== MATERIAL TO PROCESS

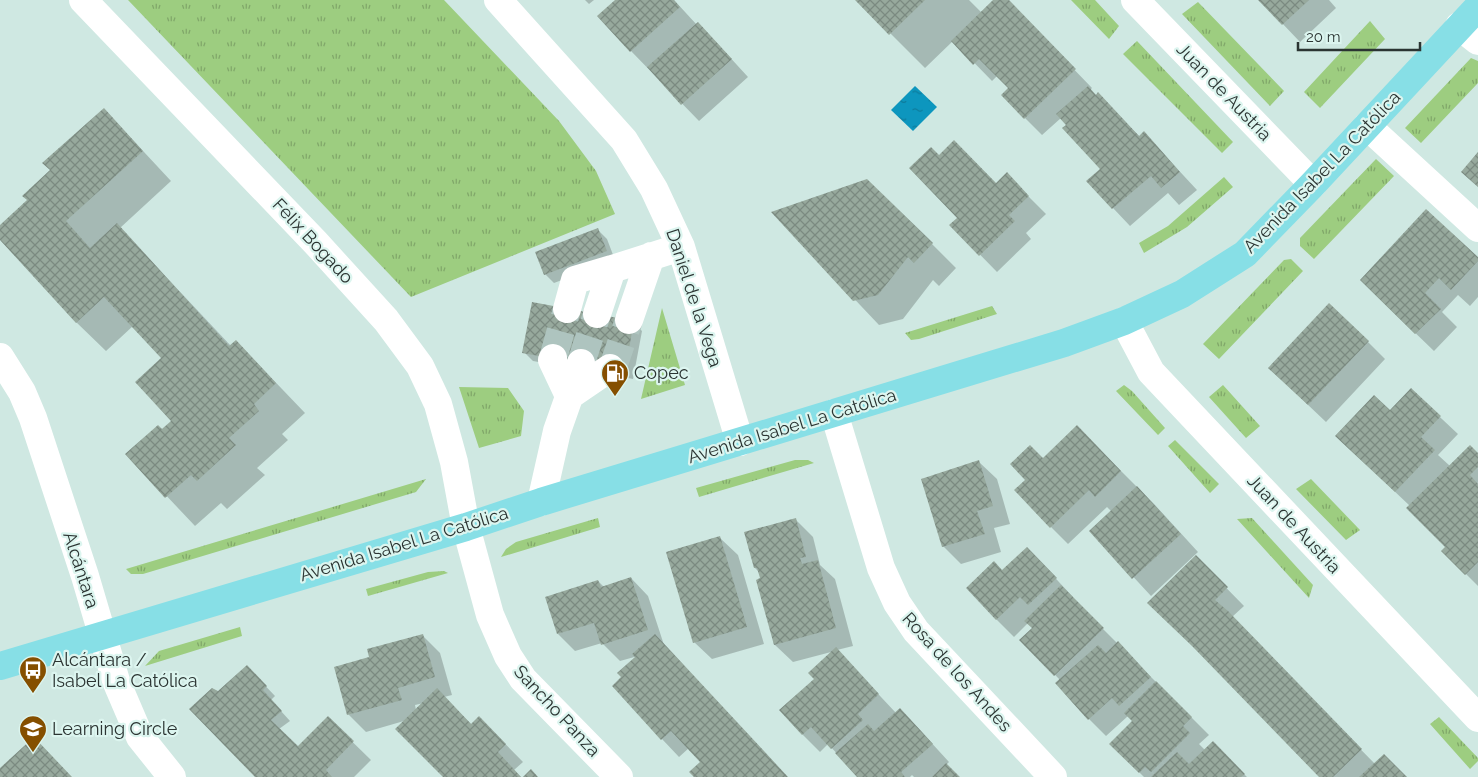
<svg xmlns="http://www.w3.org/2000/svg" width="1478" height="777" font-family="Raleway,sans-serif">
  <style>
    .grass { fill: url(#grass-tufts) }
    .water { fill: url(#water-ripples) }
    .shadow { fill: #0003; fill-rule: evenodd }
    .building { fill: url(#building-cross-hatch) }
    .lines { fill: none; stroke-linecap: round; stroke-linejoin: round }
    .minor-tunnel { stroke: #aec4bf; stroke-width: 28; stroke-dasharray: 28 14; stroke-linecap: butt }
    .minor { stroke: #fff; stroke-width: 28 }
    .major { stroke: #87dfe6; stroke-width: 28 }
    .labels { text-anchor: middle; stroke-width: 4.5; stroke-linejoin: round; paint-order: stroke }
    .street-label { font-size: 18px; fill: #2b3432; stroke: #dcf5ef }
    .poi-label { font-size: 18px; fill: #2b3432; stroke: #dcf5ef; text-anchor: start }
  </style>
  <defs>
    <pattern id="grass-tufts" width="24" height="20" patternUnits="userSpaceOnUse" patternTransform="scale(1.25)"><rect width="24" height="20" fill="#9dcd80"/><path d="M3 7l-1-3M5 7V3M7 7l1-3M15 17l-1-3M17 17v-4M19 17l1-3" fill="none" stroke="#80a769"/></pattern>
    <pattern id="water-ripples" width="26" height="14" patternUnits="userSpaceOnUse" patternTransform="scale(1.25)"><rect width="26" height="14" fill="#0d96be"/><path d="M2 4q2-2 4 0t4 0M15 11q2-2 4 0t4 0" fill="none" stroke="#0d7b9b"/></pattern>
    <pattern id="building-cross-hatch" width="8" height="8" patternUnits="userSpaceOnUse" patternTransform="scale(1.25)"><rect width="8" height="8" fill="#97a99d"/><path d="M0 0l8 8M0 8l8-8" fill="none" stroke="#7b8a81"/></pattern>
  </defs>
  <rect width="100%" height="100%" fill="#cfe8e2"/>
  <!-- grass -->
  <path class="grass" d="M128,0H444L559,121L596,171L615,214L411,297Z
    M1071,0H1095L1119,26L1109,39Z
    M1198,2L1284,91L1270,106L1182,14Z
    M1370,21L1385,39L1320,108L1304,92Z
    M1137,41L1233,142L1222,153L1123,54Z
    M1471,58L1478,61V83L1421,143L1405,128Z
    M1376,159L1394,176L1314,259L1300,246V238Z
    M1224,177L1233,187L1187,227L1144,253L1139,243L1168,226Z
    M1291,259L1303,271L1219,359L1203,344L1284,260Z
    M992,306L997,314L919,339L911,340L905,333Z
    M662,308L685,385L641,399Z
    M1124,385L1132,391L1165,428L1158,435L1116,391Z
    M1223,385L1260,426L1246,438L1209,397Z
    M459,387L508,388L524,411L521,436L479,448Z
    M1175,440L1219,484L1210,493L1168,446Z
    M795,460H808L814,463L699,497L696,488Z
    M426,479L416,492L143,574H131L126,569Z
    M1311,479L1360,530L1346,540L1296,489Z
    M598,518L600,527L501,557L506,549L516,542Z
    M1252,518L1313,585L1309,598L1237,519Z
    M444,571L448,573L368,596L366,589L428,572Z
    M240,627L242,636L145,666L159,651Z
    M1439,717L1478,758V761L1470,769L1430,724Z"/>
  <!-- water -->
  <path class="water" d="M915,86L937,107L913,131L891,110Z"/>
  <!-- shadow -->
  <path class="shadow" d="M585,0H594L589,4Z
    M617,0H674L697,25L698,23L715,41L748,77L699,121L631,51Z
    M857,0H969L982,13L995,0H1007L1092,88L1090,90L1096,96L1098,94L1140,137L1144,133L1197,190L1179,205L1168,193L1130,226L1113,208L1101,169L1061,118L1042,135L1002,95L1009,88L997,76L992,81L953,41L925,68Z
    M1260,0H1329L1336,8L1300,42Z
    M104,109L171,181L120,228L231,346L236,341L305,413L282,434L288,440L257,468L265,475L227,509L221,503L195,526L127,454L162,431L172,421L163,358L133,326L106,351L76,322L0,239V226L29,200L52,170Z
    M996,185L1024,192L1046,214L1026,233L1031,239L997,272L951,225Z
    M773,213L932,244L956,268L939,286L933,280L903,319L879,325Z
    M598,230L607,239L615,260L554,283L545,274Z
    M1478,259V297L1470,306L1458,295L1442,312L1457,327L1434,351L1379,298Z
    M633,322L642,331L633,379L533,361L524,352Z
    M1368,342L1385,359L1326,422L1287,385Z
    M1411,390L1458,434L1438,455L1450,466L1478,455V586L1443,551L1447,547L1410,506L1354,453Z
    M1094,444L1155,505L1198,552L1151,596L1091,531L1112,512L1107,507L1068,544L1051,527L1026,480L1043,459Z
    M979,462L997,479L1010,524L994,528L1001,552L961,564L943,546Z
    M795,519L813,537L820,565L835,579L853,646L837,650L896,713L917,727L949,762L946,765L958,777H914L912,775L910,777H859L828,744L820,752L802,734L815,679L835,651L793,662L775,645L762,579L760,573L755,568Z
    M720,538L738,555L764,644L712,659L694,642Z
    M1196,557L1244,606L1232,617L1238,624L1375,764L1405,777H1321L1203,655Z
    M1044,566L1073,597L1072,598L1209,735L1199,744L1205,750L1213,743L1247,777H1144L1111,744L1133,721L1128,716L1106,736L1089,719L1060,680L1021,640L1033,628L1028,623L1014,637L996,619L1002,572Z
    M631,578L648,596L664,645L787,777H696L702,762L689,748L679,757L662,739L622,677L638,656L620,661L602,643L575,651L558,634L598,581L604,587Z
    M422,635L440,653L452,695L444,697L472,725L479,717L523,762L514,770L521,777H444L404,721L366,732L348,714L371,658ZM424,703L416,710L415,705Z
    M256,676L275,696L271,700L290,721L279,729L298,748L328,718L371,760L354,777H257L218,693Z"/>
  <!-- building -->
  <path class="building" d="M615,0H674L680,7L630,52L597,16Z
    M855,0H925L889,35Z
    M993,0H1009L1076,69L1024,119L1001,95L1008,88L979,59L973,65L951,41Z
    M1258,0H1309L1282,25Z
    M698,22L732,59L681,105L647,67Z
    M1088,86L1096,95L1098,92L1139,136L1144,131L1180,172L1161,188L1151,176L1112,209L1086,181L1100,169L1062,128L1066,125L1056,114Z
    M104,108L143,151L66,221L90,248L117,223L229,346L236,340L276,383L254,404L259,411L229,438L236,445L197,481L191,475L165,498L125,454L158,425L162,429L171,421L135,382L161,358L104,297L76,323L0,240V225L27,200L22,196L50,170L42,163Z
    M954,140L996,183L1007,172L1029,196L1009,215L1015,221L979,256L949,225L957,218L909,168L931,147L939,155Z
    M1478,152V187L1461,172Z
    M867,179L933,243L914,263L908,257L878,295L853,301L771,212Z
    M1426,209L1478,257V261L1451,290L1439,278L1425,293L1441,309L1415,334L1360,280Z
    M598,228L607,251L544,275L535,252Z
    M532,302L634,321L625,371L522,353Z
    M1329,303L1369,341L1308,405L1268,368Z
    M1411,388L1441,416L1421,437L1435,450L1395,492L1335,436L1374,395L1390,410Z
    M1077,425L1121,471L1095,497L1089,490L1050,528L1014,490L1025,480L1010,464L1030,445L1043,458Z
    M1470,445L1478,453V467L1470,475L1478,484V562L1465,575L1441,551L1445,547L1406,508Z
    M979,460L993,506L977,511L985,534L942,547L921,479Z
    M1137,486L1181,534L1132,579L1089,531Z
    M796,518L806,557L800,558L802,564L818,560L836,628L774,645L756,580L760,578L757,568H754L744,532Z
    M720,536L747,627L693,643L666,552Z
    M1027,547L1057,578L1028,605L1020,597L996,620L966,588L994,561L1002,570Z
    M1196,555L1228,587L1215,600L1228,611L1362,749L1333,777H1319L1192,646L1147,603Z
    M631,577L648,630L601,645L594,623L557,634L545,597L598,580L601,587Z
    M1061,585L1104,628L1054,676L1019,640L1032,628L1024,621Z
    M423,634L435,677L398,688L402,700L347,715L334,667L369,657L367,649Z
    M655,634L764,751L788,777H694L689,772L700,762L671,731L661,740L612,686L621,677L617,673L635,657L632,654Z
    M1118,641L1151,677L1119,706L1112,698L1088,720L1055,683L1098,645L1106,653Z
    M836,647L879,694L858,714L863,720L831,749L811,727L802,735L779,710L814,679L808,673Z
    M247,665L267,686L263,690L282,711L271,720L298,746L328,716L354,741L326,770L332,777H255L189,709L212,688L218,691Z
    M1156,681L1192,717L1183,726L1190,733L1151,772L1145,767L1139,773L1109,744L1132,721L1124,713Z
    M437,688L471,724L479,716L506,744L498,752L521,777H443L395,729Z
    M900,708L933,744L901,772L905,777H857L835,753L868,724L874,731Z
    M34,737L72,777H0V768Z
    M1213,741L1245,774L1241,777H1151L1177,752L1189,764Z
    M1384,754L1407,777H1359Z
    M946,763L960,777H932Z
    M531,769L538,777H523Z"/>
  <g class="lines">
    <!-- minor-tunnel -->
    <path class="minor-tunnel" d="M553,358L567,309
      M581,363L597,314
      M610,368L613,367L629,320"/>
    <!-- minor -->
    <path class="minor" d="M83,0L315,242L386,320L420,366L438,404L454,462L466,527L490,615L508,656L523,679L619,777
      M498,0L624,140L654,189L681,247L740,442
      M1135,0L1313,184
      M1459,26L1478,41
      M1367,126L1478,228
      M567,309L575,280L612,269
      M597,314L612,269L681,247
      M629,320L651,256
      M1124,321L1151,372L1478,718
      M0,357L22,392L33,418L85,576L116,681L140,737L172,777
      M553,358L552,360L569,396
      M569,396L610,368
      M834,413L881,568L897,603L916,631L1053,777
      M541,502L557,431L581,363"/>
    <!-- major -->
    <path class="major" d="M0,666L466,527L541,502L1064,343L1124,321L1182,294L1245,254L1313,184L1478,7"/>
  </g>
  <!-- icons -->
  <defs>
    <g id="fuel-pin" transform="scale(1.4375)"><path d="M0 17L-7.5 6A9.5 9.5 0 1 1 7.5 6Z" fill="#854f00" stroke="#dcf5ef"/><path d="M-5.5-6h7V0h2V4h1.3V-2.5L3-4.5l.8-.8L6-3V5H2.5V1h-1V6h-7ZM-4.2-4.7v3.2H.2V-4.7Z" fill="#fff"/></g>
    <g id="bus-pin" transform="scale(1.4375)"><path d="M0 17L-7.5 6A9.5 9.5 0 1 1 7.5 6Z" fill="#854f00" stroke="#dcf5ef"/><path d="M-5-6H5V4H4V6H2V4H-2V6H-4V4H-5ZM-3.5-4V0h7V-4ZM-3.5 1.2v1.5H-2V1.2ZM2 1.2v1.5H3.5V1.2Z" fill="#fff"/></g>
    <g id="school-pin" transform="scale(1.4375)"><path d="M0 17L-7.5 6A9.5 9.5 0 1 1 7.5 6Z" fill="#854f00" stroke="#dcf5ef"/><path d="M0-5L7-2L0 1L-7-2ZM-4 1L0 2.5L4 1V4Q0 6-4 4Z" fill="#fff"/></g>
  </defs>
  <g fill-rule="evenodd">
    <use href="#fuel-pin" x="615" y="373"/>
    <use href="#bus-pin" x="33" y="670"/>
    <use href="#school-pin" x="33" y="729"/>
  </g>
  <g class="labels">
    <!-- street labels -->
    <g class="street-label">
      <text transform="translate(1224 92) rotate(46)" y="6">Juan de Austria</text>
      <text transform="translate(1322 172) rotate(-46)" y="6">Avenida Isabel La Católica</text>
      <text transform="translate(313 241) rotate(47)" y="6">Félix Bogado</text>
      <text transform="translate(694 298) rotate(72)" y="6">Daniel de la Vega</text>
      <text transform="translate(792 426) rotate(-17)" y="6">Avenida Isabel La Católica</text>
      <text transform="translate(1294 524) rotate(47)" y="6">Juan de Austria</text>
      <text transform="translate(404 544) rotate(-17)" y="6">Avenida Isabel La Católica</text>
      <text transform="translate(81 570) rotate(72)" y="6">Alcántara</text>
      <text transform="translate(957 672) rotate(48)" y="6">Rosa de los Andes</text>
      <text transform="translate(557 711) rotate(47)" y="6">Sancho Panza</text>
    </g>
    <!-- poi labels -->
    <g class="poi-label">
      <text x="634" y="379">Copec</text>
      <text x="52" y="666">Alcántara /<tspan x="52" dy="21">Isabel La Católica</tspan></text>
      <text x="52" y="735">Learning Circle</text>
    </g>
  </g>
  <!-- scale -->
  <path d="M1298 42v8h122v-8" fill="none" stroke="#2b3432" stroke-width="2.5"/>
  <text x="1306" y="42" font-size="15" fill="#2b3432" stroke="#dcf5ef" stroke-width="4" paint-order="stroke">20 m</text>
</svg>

====

* [YOUR INSTRUCTIONS] Lines holding "linecap" are the ones to copy; find all of them in the listing.

* [RESULT]
    .lines { fill: none; stroke-linecap: round; stroke-linejoin: round }
    .minor-tunnel { stroke: #aec4bf; stroke-width: 28; stroke-dasharray: 28 14; stroke-linecap: butt }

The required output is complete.